The Bank of England has trimmed its 2015 growth forecast from 2.9% to 2.5%, and for 2016 from 2.9% to 2.6%.
Mark Carney, the Bank of England's governor, meanwhile said gradual interest-rate increases will be enough to get inflation back on track as it has been 0% for a second month in March.
The central bank’s view, published in the quarterly Inflation Report on Wednesday, endorsed investors’ expectations which show policy tightening may not start until the middle of next year, Bloomberg says.
Deflation could emerge during the year, but
inflation was expected to pick up notably towards the end of the year, Mr Carney indicated.
In March inflation was 0% for a second month, far below the Bank's 2% target.
The figure marks the lowest rate of Consumer Prices Index inflation since estimates of the measure began in 1988. The Bank's base rate has been at a record low of 0.5% for more than six years.
A steep fall in energy prices,
lower food prices and strong sterling were to blame for the falling inflation, Mr Carney said. These factors explained
about three-quarters of the fall in inflation, he said.
However, the Bank's head noted he was relaxed about the low inflation rate and said the factors which had driven it to zero would be "relatively short-lived".

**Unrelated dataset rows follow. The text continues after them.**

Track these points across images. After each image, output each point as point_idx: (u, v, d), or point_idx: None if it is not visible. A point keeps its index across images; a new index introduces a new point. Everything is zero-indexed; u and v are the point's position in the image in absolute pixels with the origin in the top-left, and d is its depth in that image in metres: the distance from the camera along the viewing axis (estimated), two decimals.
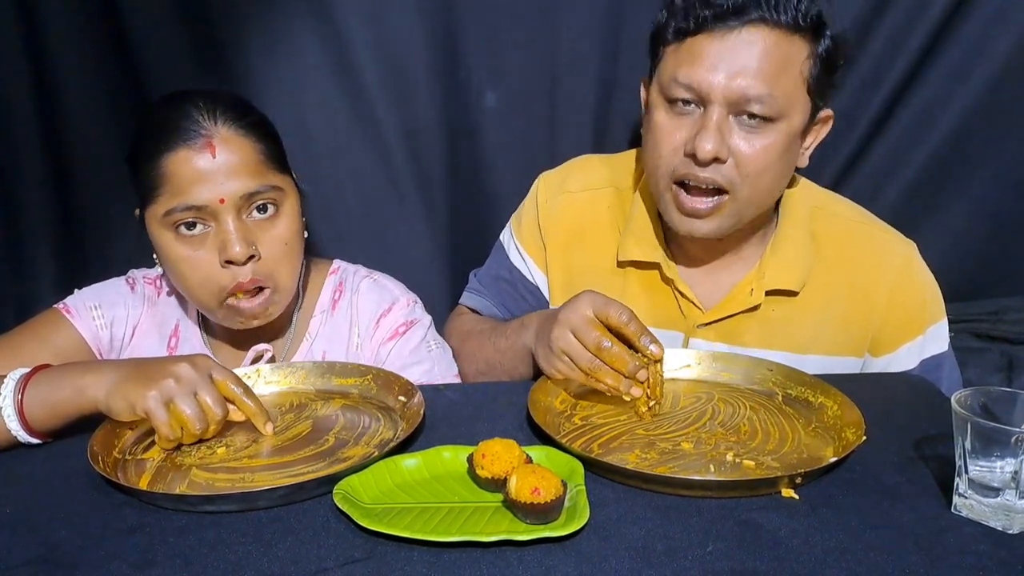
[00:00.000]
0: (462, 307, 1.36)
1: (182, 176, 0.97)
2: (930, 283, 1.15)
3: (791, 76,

Developments in the labor market are a key dividing point on the Monetary Policy Committee, with some cautioning of potential pressures that may warrant early policy tightening. The BoE noted the differences, saying there is “considerable uncertainty” and a “wide range of views” around estimates of slack in the economy. The MPC’s central view has narrowed to about 0.5 percent of output.